- WHAT IS REQUIRED
Give back every entry precisely as written, without any of the images.

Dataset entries
● ● ● ●

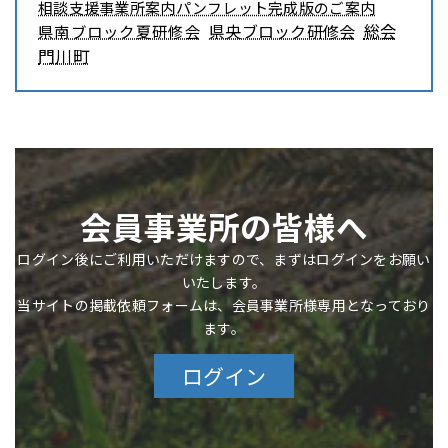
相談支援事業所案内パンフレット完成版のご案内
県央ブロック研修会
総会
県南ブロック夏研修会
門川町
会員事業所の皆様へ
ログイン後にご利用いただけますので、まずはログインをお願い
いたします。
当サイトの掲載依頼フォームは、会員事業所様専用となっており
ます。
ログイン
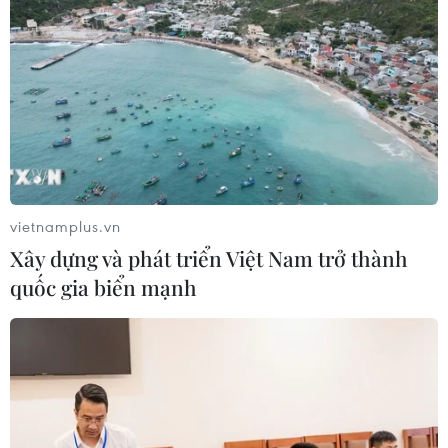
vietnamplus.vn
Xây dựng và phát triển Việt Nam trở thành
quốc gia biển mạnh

● ● ● ●

- REPLY
相談支援事業所案内パンフレット完成版のご案内
県央ブロック研修会
総会
県南ブロック夏研修会
門川町
会員事業所の皆様へ
ログイン後にご利用いただけますので、まずはログインをお願い
いたします。
当サイトの掲載依頼フォームは、会員事業所様専用となっており
ます。
ログイン
vietnamplus.vn
Xây dựng và phát triển Việt Nam trở thành
quốc gia biển mạnh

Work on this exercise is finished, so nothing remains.